§ PAGE EXCERPT
Expert Voices

Stopping an Earth-Bound Asteroid in its Tracks (Op-Ed)

An artist's illustration of an asteroid headed for Earth.
An artist's illustration of an asteroid headed for Earth. (Image credit: European Space Agency)

Cathy Plesko, Ph.D., is a research scientist at Los Alamos National Laboratory in New Mexico. She contributed this article to Space.com's Expert Voices: Op-Ed & Insights.

In a couple of weeks, at the Planetary Defense Conference just outside of Washington, D. C., I'll be taking my turn at one of the highest-stakes role-playing games on the planet: an emergency response drill where astronomers, emergency management experts, planetary scientists (like me), meteoriticists, rocket scientists and other experts work together to practice our response if a large asteroid or comet were heading toward us. Like a fire drill, we practice our roles and test new technology and scientific data to see how it changes what we think the best response would be.  

Even though asteroids and comets large enough to be dangerous don't hit the Earth very often, they do hit at random, so there is a chance that an extinction-level event (like what happened to the dinosaurs) could happen to us. It would be like winning the worst lottery prize ever. So planning for a way to protect ourselves is important.

Related: Potentially Dangerous Asteroids (Images)

Fortunately, we're getting to the point where we can see these potentially hazardous objects coming and maybe even do something about it. Astronomers using Earth- and space-based telescopes have discovered almost 20,000 near-Earth objects so far, and the pace of discovery is speeding up. Like a new pair of glasses, future telescopes such as the upcoming NeoCam space telescope have the potential to show us hazards that we couldn't see before.

§ INFORMATION SUPPLIED
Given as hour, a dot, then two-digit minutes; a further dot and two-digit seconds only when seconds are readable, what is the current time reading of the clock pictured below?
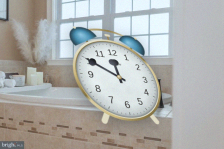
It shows 11.50
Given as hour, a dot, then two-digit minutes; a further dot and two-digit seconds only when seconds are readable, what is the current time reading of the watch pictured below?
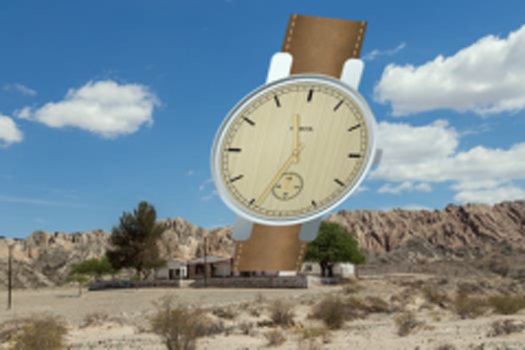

§ INSTRUCTION 1
List the kinds of experts that the asteroid op-ed names as taking part in the emergency response drill.
§ INSTRUCTION 2
Condense the asteroid op-ed paragraph beginning "Fortunately, we're getting to the point" into two sentences that keep its main facts.

§ COMPLETE RESPONSE 1
- Astronomers
- Emergency management experts
- Planetary scientists
- Meteoriticists
- Rocket scientists

§ COMPLETE RESPONSE 2
We can now spot potentially hazardous objects and maybe even act on them, with almost 20,000 near-Earth objects found so far by Earth- and space-based telescopes at a quickening pace. Future telescopes such as the upcoming NeoCam space telescope could reveal hazards we couldn't see before.